3. If the fake prez’s sexploits are, indeed, true… this means he has not only had sex with two women but with every last, damned one of their sex partners… and with every partner those partners have had sex with… and on and on and on.

4. If the fake prez’s sexploits are, indeed, true… how can any medical professional ever claim (with any certainty) that nasty microbes… maybe even some that have yet to be discovered… have not been rotting away his body and (alleged) brain? Indeed, might his reckless, erotic private behavior account for much of his wildly erratic, public behavior?

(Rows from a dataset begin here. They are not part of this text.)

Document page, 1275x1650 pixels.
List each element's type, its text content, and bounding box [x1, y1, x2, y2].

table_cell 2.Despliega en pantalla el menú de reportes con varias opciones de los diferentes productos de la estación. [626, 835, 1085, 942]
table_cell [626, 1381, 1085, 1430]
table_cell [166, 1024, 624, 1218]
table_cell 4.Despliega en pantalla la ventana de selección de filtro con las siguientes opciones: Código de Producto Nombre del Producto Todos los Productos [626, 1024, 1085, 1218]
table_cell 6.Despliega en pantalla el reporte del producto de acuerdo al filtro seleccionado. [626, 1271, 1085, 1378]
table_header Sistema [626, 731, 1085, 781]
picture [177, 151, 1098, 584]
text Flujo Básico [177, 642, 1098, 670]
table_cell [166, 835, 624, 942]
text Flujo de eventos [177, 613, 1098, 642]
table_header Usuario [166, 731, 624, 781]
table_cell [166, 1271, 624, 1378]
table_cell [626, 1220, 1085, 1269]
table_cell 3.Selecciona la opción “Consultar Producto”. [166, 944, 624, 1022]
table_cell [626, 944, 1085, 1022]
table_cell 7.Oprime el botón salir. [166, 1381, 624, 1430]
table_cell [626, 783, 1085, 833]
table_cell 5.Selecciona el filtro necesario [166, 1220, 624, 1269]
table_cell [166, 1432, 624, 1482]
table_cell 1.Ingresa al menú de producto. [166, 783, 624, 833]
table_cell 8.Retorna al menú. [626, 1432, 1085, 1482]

5. If the fake prez’s sexploits are, indeed, true… what would stop an enemy from using that against him. What if that were to go beyond that (alleged) made-in-Russia pee-pee tape, which Vladimir Putin is (allegedly) using as blackmail? Bad enough… BUT… here’s where the (alleged) prez’s (alleged) promiscuity gets even dicier.

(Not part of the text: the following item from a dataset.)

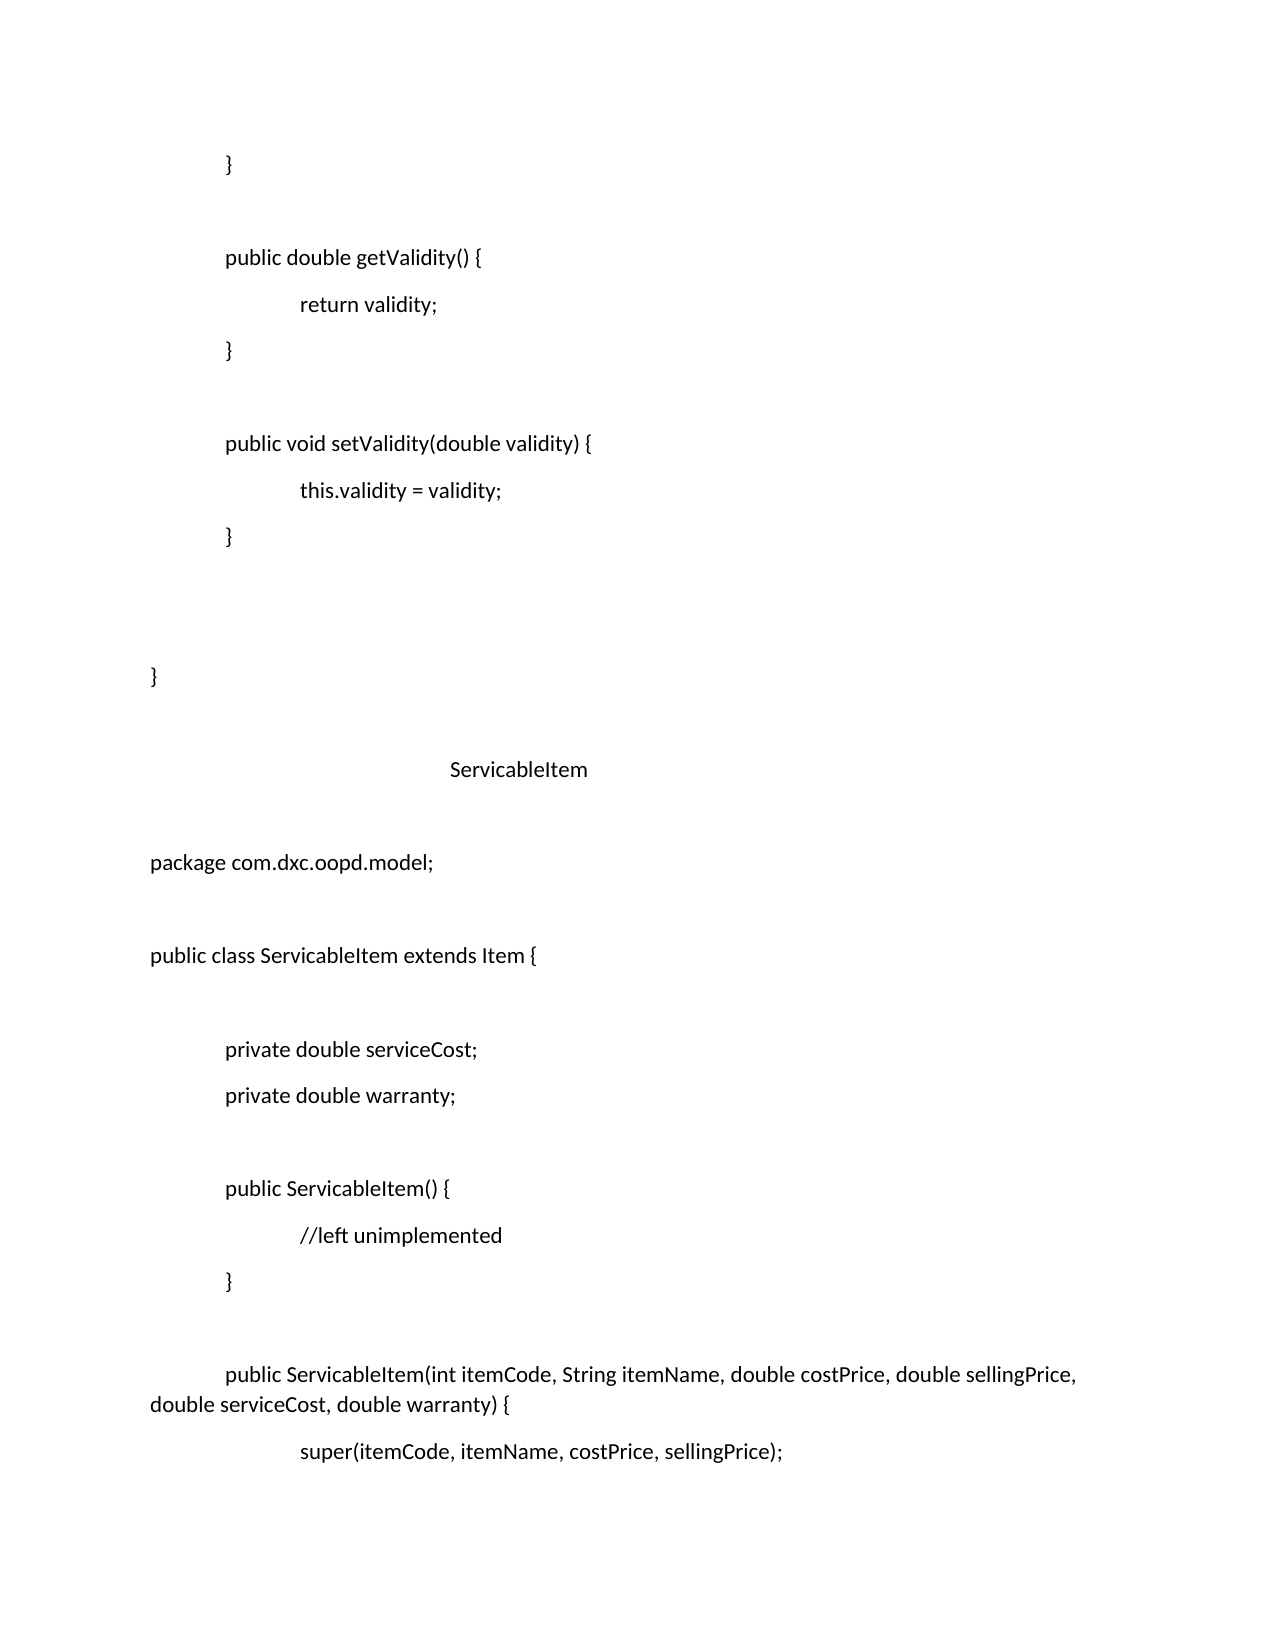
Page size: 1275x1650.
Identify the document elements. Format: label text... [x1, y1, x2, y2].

What if, someday, an ISIS type foe were to hire some bioethics barren, recombinant DNA geneticist… ask him/her to tinker with the adenine (A), thymine (T), guanine (G) and cytosine (C) bases… and in the process… cook up a totally new sexually transmitted disease? Let’s say that resultant microbe is fine-tune engineered to be female gender-friendly. Fleshing that diabolical scenario out further, each infected woman would become a totally unharmed carrier fully capable of spreading the disease to each of her totally vulnerable male partners… men who’d, eventually, succumb? Perhaps that pathogen should be named the BlackWidowSpider-18? Or to be more scientifically accurate call it the LatrodectusMactans-18?

6. If the fake prez’s sexploits are, indeed, true… one would hope that his Secret Service protectors are cognizant of the fact that any of his drop-dead-gorgeous women, in actuality, could be in possession of a deeply concealed (as in… invisible to the naked eye), drop-dead caliber weapon. In other words, the fake prez, while tooling down each partner’s “private road”… as it were… could be driving down the pathogenic equivalent of JFK’s 11/22/1963 motorcade drive through Dealey Plaza.

One would expect Secret Service training to be inclusive of such futuristic plots… i.e., so they’d know their protection should be inclusive of confronting and confining a suspected bio-assassin before she had even undone one blouse button… or if things had already gotten down and dirty… to… at the very least… rush in… just in the nick of time… to offer (latex) protection to the prez!

Yeah… I know… I know… I know…

This blog’s already icky subject matter has just gotten even ickier. But… as we all should know… both a Blogger’s and a Secret Service agent’s job can get dirty… but damn it… someone has to do it!